As far as I know Kukkiwon Textbook does not have any dedicated self defense chapter in it, and I also believe that Ho Sin Sul is not mentioned in there either. Throws, joint locks etc are in there, but they fall under the kyorugi and poomsae applications. The thing is that many "traditional" dojang still practise ho sin sul just like in the ITF. In gradings this amounts to demonstrating on a compliant or semi compliant partner often in a one step sparring setting or a variance of one step sparring setting. If you take my organisation as an example we have 8 wristhold releases (some just releases, some into joint locks), 4 defenses against holding of the body (lapel grab, bear hug etc), 4 defenses against punch, 4 against knife and 8 against kicks (throws). Most of these are learned from green belt onward, and are demonstrated on gradings. After what I learned about the ITF and these kinds of techniques it seems like it is very similar, and instructor specific. I teach applications along with the forms, the first form has two variety of elbow joint lock so the white belts learn both. In my organisation the self defense techniques appear as I said around green belt onward starting out simple and gradually more complex (first ones simple releases from grabs and counter strikes, later on into joint locks etc). 
Many make the simplified distinction Kukki-TKD = Sport and Chang Hon TKD = Martial art for self defense. In truth there are many sportified Dojang in Kukki-TKD but that is also the truth in Chang Hon Dojang if we are being honest. Likewise there are many traditional Kukki-TKD Dojang out there practising just as "traditional" as you would expect any "ITF Dojang" to be.

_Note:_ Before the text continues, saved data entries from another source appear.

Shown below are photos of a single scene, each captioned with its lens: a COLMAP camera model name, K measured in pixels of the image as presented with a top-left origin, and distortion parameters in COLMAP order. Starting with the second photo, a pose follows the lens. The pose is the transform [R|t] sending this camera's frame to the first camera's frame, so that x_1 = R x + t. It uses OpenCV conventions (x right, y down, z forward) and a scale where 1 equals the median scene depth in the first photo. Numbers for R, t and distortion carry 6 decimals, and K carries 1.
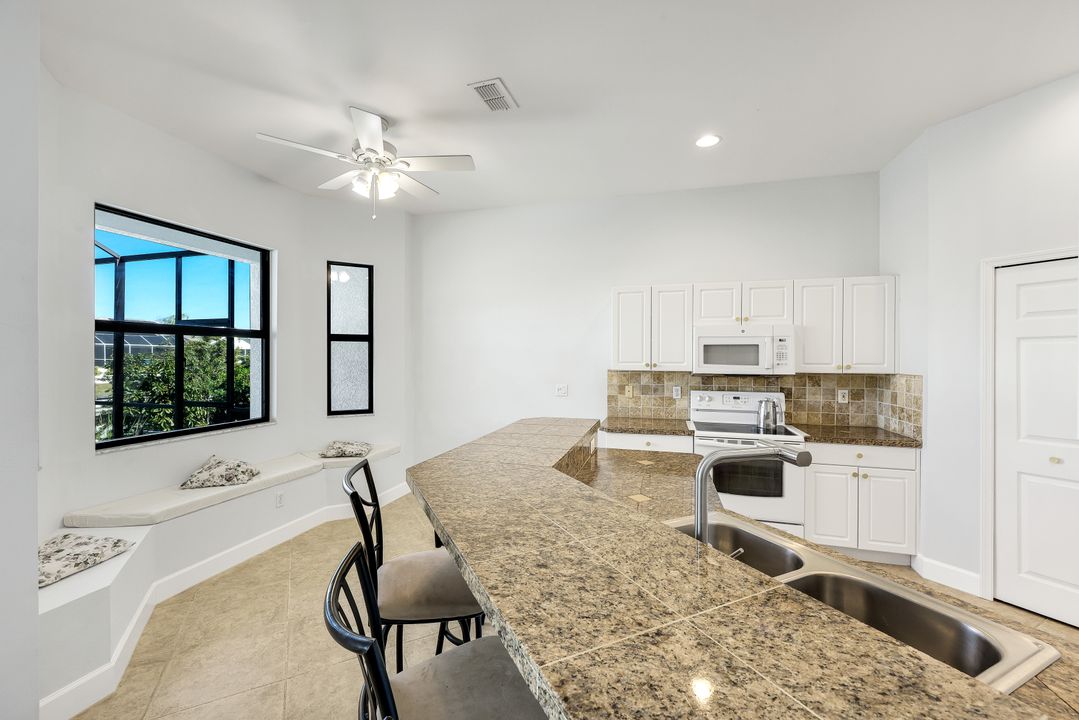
lens RADIAL K [[436.0, 0, 533.5], [0, 436.0, 357.9], [0, 0, 1]] dist [-0.000754, 0.000048]
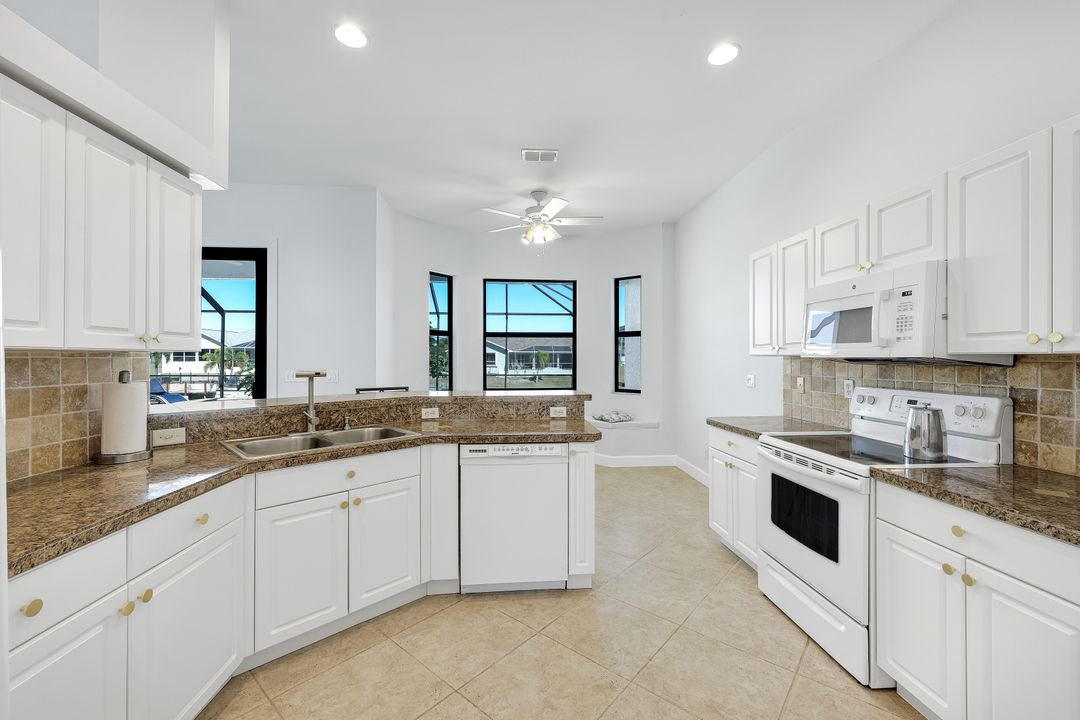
lens RADIAL K [[436.4, 0, 543.5], [0, 436.4, 358.5], [0, 0, 1]] dist [-0.000754, 0.000048]
pose [[0.354466, -0.004452, -0.935058, 0.820047], [0.000222, 0.999989, -0.004677, 0.037528], [0.935069, 0.001450, 0.354463, 0.349138]]
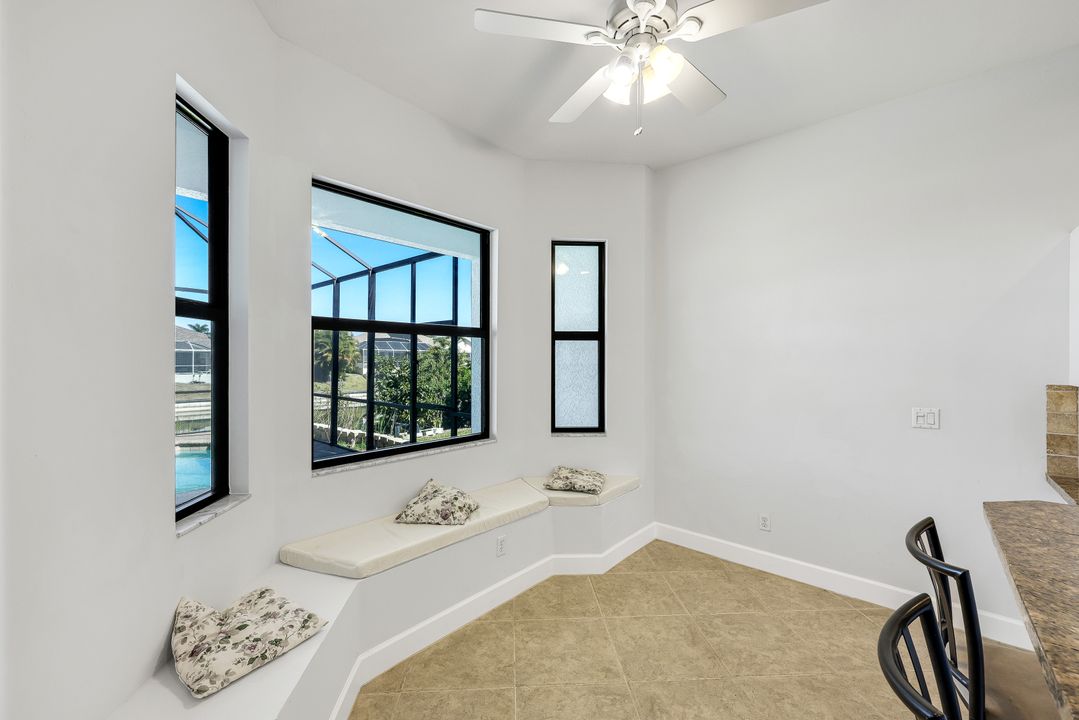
lens RADIAL K [[444.4, 0, 534.1], [0, 444.4, 360.1], [0, 0, 1]] dist [0.000935, 0.000024]
pose [[0.903965, 0.001158, -0.427605, -0.171997], [-0.001435, 0.999999, -0.000325, -0.002095], [0.427604, 0.000907, 0.903966, 0.279979]]
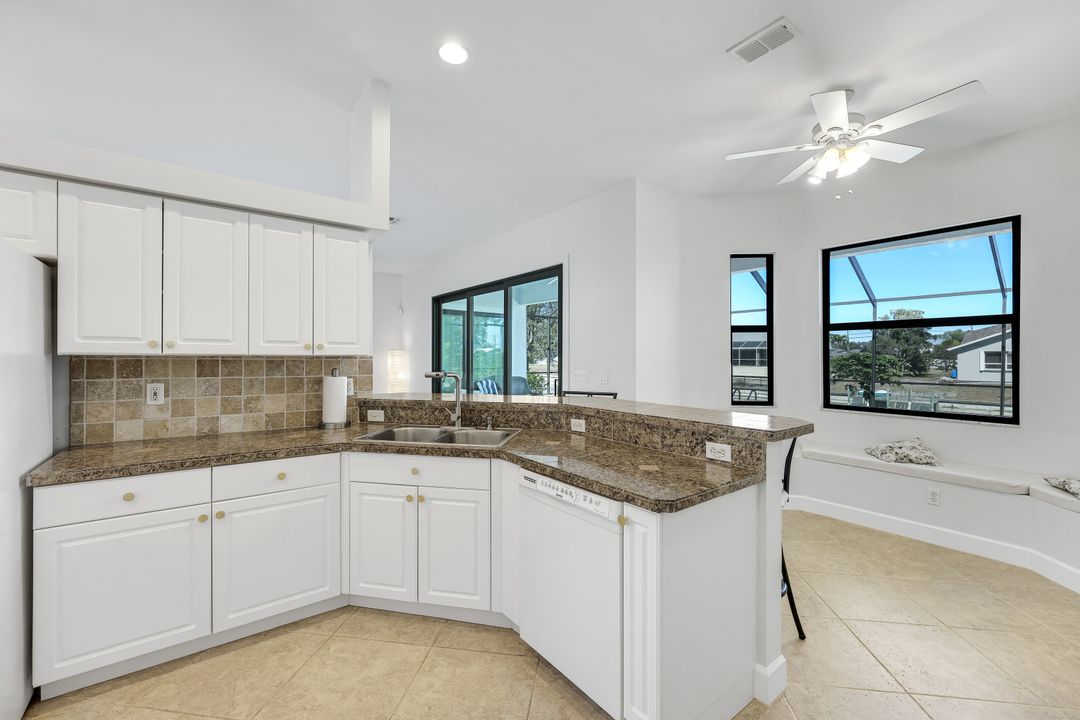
lens RADIAL K [[436.4, 0, 539.3], [0, 436.4, 357.2], [0, 0, 1]] dist [-0.000754, 0.000048]
pose [[-0.593047, -0.008209, -0.805126, 0.604699], [-0.009256, 0.999951, -0.003377, 0.029625], [0.805115, 0.005450, -0.593094, 0.769558]]
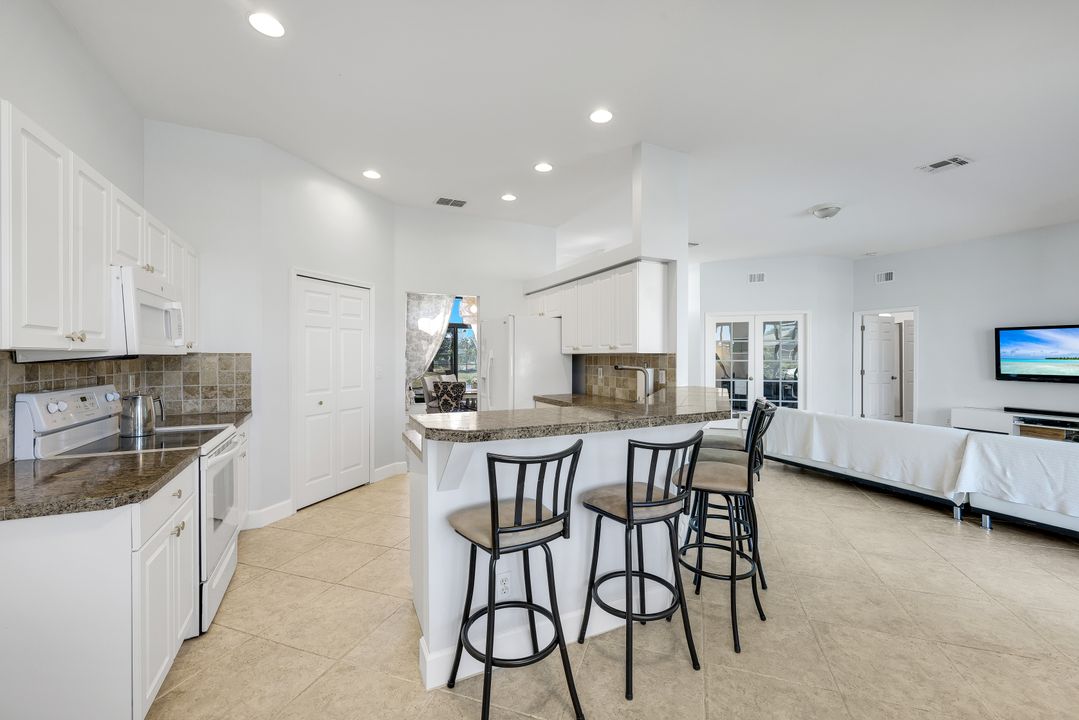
lens RADIAL K [[436.0, 0, 537.4], [0, 436.0, 356.3], [0, 0, 1]] dist [-0.000754, 0.000048]
pose [[-0.662497, -0.006254, 0.749038, -0.354337], [-0.004261, 0.999980, 0.004580, 0.030755], [-0.749052, -0.000158, -0.662511, 0.931709]]
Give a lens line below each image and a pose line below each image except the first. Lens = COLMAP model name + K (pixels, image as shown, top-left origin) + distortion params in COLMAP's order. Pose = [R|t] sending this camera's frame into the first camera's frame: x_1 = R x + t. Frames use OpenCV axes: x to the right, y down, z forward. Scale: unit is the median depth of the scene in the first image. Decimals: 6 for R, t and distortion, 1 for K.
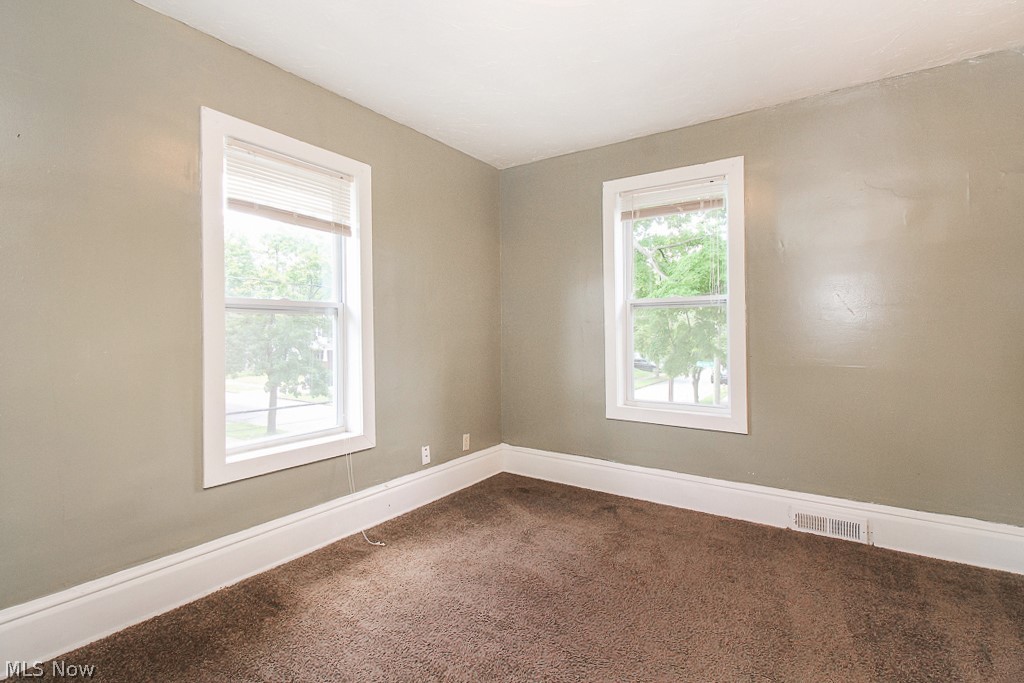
lens RADIAL K [[474.1, 0, 516.1], [0, 474.1, 332.3], [0, 0, 1]] dist [0.001417, -0.000039]
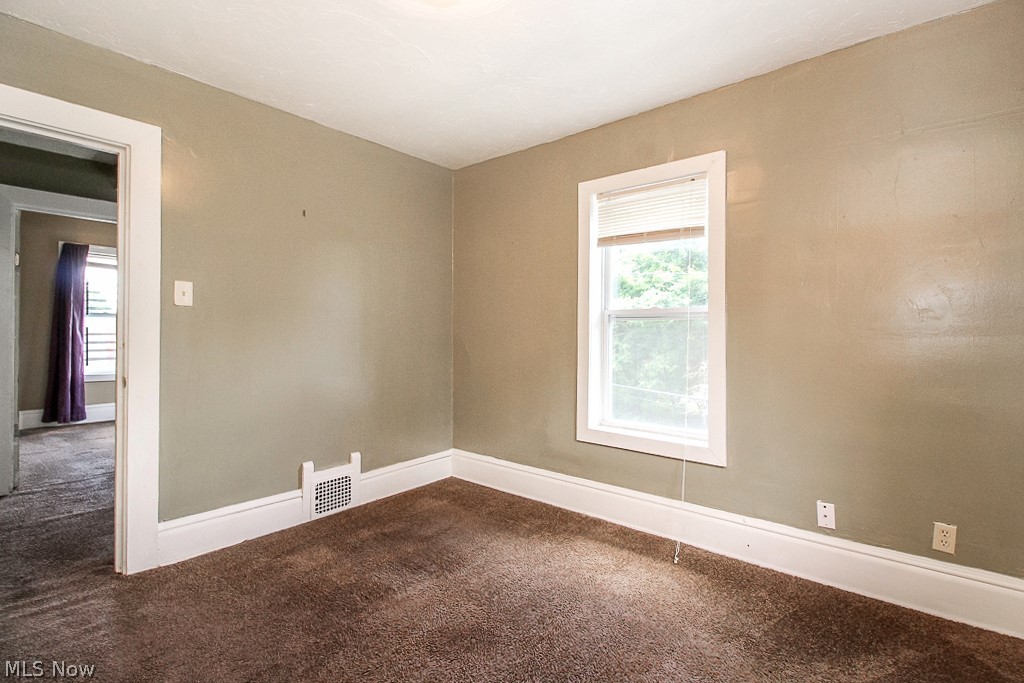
lens RADIAL K [[474.1, 0, 516.1], [0, 474.1, 332.3], [0, 0, 1]] dist [0.001417, -0.000039]
pose [[-0.093503, 0.004543, -0.995609, 0.660996], [-0.003385, 0.999982, 0.004881, -0.012576], [0.995613, 0.003827, -0.093486, 0.743463]]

That being said you ask for how indepth it is and this will undoubtfully ruffle a few feathers but I think that generally ALL Taekwondo/Taekwon-Do/Tae Kwon Do Dojang are pretty shallow when it comes to self defense. Lip service to the important aspects of awareness de-escalation and escape is sometimes given but again it is lip service. Awareness is sometimes treated as the instructors say "Be aware", but that is not really good enough. I know you (Stuart) know your stuff and teach it very well, but I am sure you understand where I am going with this when I say that for the most part what I have seen in all Dojang I have observed the self defense aspect is almost if not entirely preoccupied with the physical aspect and the more important stuff (for self defense) is either mentioned and that is it, or not even mentioned at all. 


  1. To q6: Here is a short youtube link to (hard style) Applications for the New Hansol poomsae, by the creator Master In Choul Jeong:

    1. Thanks for sharing that:-) I will edit the post with your contribution :-)

  2. No prob :) I was going to ask your opinion on Master Jeong and Donghee Lee (youtube example:, but never got round to it. Maybe for the next q&a :)

  3. The new Kukkiwon forms aside, do you think Taekwondo would benefit from new forms/tul/poomsae that utilize modern footwork? One frustration that both I and my students have experienced with the disconnect between forms and sparring, and I've often wondered if shadow-boxing-esque forms would make a good supplement (not replacement) for the traditional forms.